Voxel-based morphometry
To examine focal differences between disease groups and to provide a comparison for visualization among feature weight analyses and regions of group-wise brain atrophy, we employed voxel-based morphometry (VBM). We used independent samples t-test (two-tailed) comparisons between each disease group for each voxel in our preprocessed images, resulting in a total of three group comparisons (TLE vs. AD, TLE vs. Healthy, AD vs. Healthy). After accounting for multiple comparisons using Bonferroni corrected p-value threshold, we set the t-value of any voxel that was not significant to zero and min-max normalized the surviving values. Like our feature visualization, we extracted voxels in the reconstructed brain with values > 0.75, setting the rest to 0, and used MRIcroGL to examine which ROIs had high t-value voxels. For participants with left-sided TLE, we mirrored the t-value maps along the sagittal axis and combined the maps with right-sided TLE participants to allow ipsilateral versus contralateral (relative to side of diagnosis) ROI analysis.

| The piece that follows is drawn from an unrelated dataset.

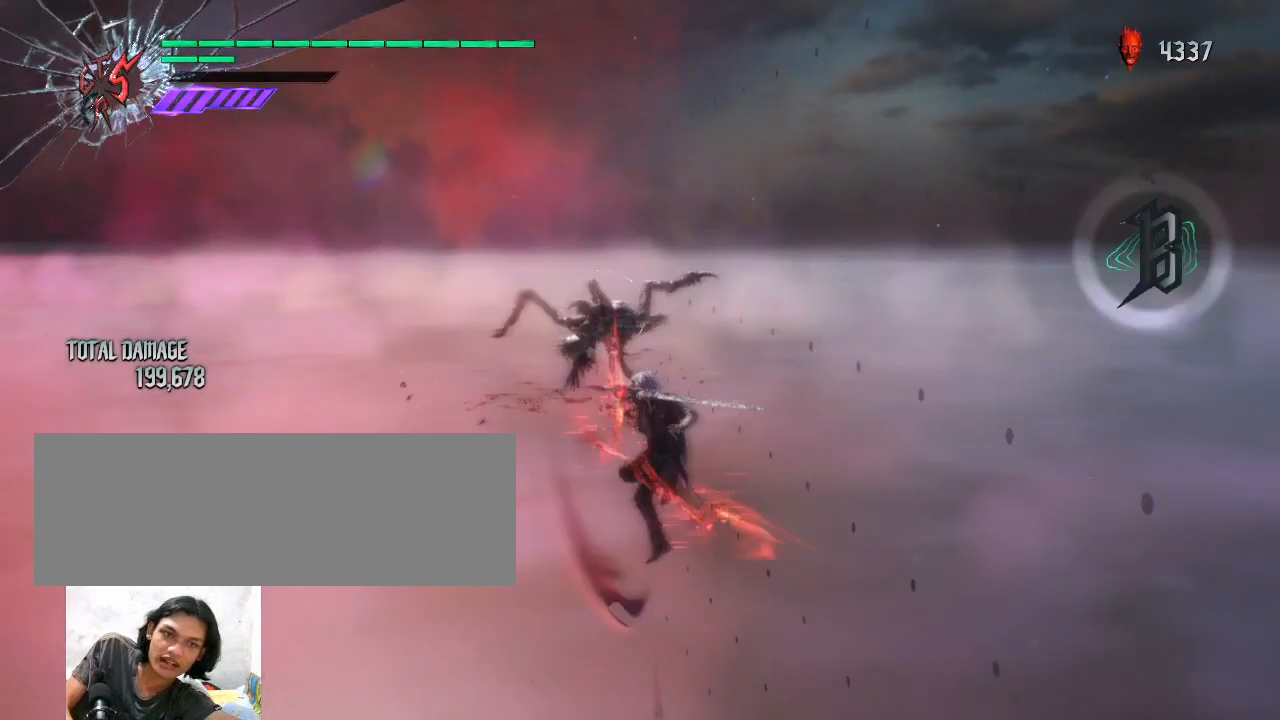
{"keys": [], "mouse": ["right"], "events": [[433, "mouse_right", "down"]]}
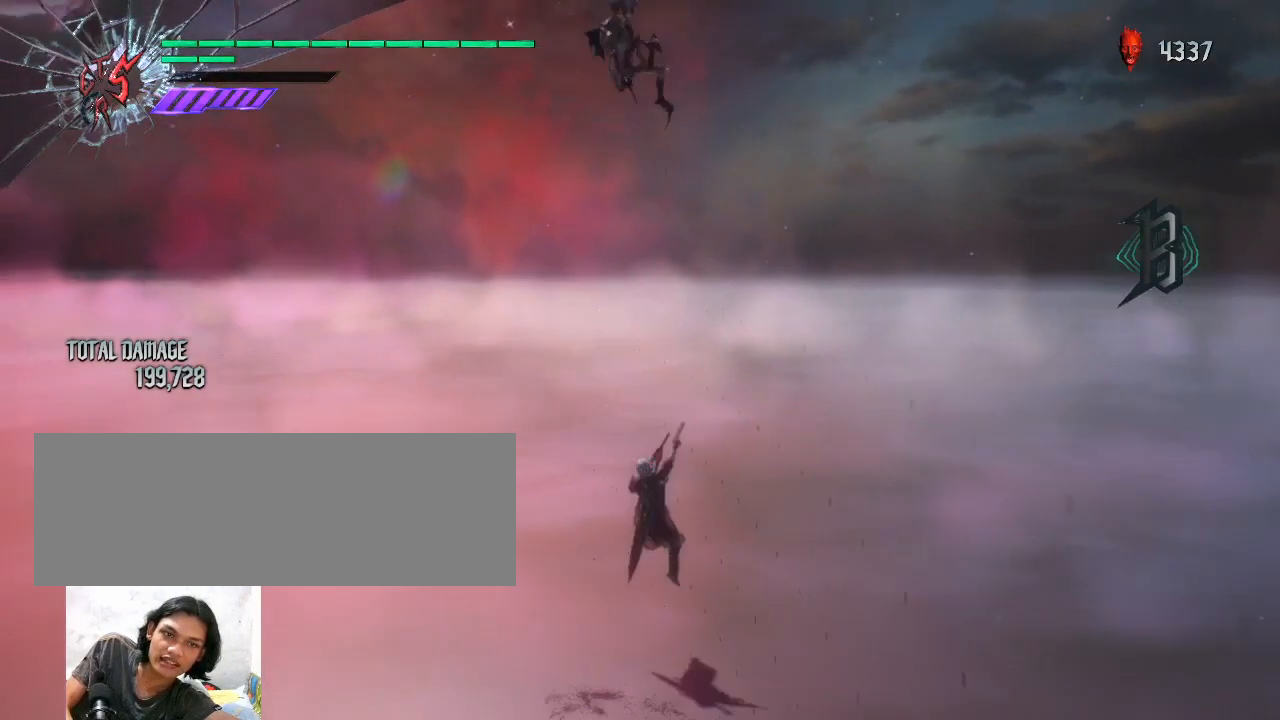
{"keys": [], "mouse": [], "events": [[33, "mouse_right", "up"], [100, "mouse_right", "down"], [200, "mouse_right", "up"], [233, "mouse_right", "down"], [333, "mouse_right", "up"], [400, "mouse_right", "down"], [500, "mouse_right", "up"]]}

Statistics and reproducibility
All statistical calculations were calculated within MATLAB. VBM used two-tailed t-test with a Bonferroni corrected p-value threshold to identify statistically significant voxel intensities. Our sample size consisted of a total of 157 participants diagnosed with medial TLE, 73 participants diagnosed with early AD, and 251 healthy controls (150 derived from the epilepsy age-matched controls and 101 derived from the ADNI database). One hundred models were produced for the shuffled model, and one hundred models were produced for the properly trained model.
Reporting summary
Further information on research design is available in the Nature Portfolio Reporting Summary linked to this article.
Results
Disease prediction
We trained 200 models (100 for the properly trained, 100 for shuffled) to predict disease using our preprocessed T1 image slices. Compared to the shuffled model, the trained model had a FDCI of 1 for age prediction (Fig. 5), i.e., it significantly outperformed the shuffled model 100% of runs, which is equivalent to observing these results by chance less than 1% of the time (i.e., p < 0.01). Trained models had a mean accuracy of 86.84% (SD = 1.33%), mean precision of 0.77 (SD = 0.03), a mean recall of 0.74 (SD = 0.03), and an F1-score of 0.75 (SD = 0.025) for group prediction. Our shuffled model had a mean accuracy of 67.16% (SD = 1.04%), mean precision of 0.41 (SD = 0.10), a mean recall of 0.33 (SD = 0.01), and an F1-score of 0.37 (SD = 0.1584) for group prediction. Disease dependent metrics for the trained models are displayed in Table 2.
Feature visualization
In our activation mapping, we examined the top average activations of the ReLU 3, the final layer before the classification layers, for all 100 of our trained models. The mean normalized activation for all AAL atlas regions in the reconstructed feature weight brain was 0.079 (SD = 0.09) for TLE, 0.083 (SD = 0.10) for AD, and 0.078 (SD = 0.08) for healthy controls. Reconstructed brain activation map and ROI activation matrices are displayed in Fig. 6.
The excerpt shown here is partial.